By Jeffrey M. Anderson

The son of legendary New York experimental filmmaker Ken Jacobs (Tom, Tom, the Piper's Son, Star Spangled to Death), Azazel Jacobs arrived on the movie scene in 2008 and was more or less given a free ride by the critics. His film, Momma's Man, was an exercise in the cinema of discomfort, but at the same time with a traditional Hollywood wrap-up. His follow-up film Terri treads the same path, but lo and behold, after a while, these characters begin to show some integrity; they spring to life and find a truthful emotional connection.

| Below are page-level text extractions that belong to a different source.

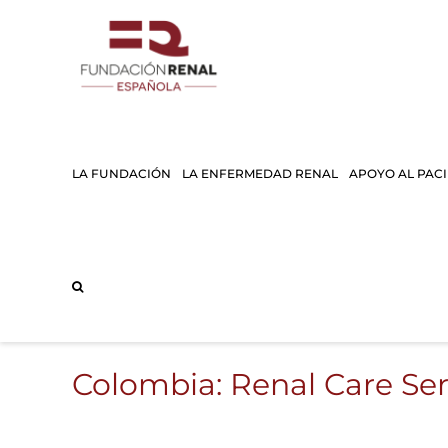
Saltar
al
contenido
LA FUNDACIÓN
LA ENFERMEDAD RENAL
APOYO AL PAC
Colombia: Renal Care Ser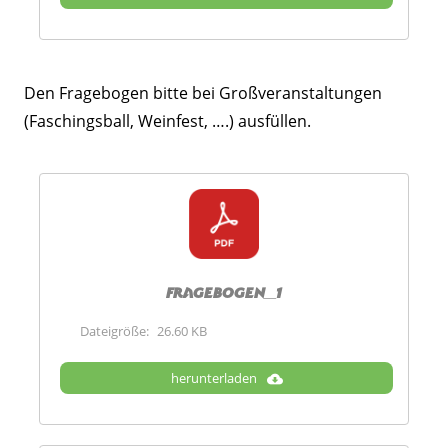
Den Fragebogen bitte bei Großveranstaltungen
(Faschingsball, Weinfest, ….) ausfüllen.
Fragebogen_1
Dateigröße:
26.60 KB
herunterladen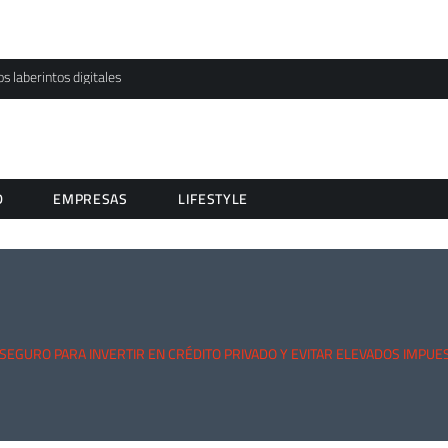
os laberintos digitales
D
EMPRESAS
LIFESTYLE
SEGURO PARA INVERTIR EN CRÉDITO PRIVADO Y EVITAR ELEVADOS IMPUE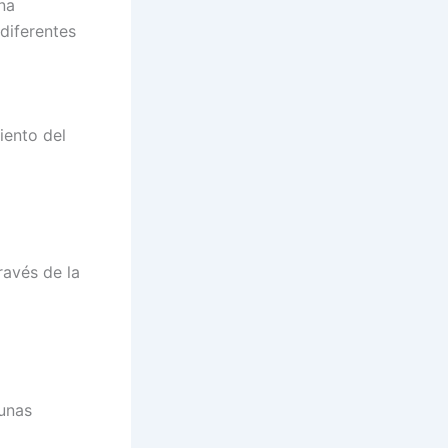
na
 diferentes
iento del
avés de la
unas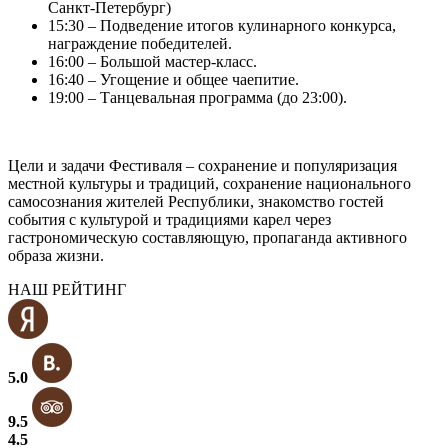
Санкт-Петербург)
15:30 – Подведение итогов кулинарного конкурса,
награждение победителей.
16:00 – Большой мастер-класс.
16:40 – Угощение и общее чаепитие.
19:00 – Танцевальная программа (до 23:00).
Цели и задачи Фестиваля – сохранение и популяризация
местной культуры и традиций, сохранение национального
самосознания жителей Республики, знакомство гостей
события с культурой и традициями карел через
гастрономическую составляющую, пропаганда активного
образа жизни.
НАШ РЕЙТИНГ
5.0
9.5
4.5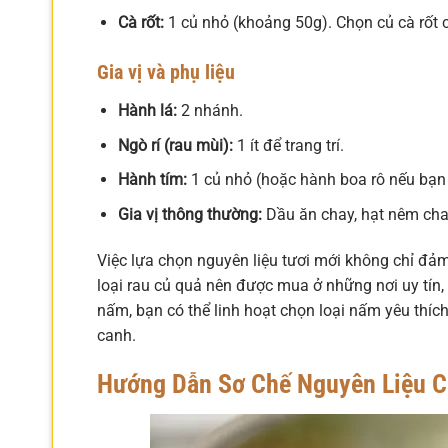
Cà rốt:
1 củ nhỏ (khoảng 50g). Chọn củ cà rốt 
Gia vị và phụ liệu
Hành lá:
2 nhánh.
Ngò rí (rau mùi):
1 ít để trang trí.
Hành tím:
1 củ nhỏ (hoặc hành boa rô nếu bạn
Gia vị thông thường:
Dầu ăn chay, hạt nêm chay
Việc lựa chọn nguyên liệu tươi mới không chỉ đảm
loại rau củ quả nên được mua ở những nơi uy tín
nấm, bạn có thể linh hoạt chọn loại nấm yêu th
canh.
Hướng Dẫn Sơ Chế Nguyên Liệu Ch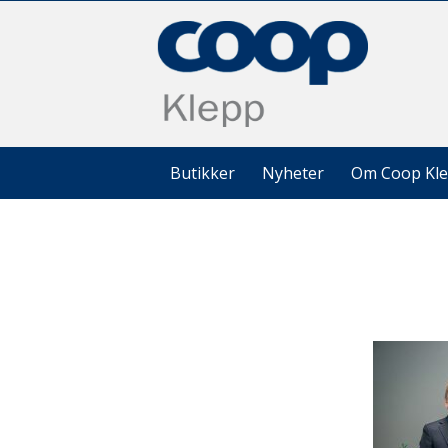
Butikker
Nyheter
Om Coop Kl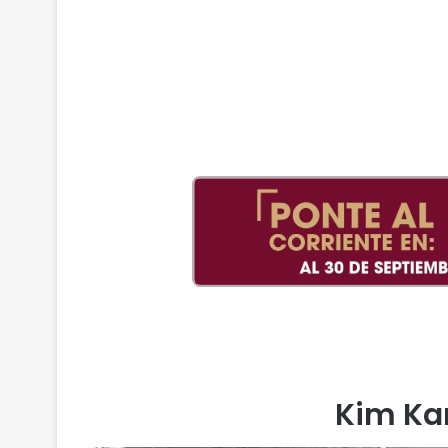
Kim Ka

Overweight teen Terri (Jacob Wysocki) lives alone with his sick uncle (Creed Bratton). Wearing pajamas to school every day, he accepts his position as an outcast. Things begin to change when the cheerful principal (John C. Reilly) calls Terri into his office and sets up a weekly "check-in" meeting. After a few hurdles, Terri begins to trust and look up to the principal. During this time, he meets a fellow outcast, the troublemaker Chad (Bridger Zadina). He even manages to befriend the pretty Heather (Olivia Crocicchia), after an unfortunate classroom incident brands her as a pariah. But will the unpredictable Chad throw a monkey wrench into Terri's life?

A great deal rides on the performance of Jacob Wysocki (TV's "Huge"); he has a remarkable combination of strength, gentleness, and honesty that belies his overweight, sad-sack appearance. When one girl flirts with him and calls him a Teddy bear, we can believe it. Likewise, Reilly turns in a slightly deeper, more touching version of his usual positive thinking goofball. This band of strong, fascinating characters overcomes the otherwise awkward combination of elements.

Fox released a new Blu-Ray with a ten-minute behind-the-scenes featurette and 7 minutes worth of deleted scenes. Picture quality seems a bit on the soft side.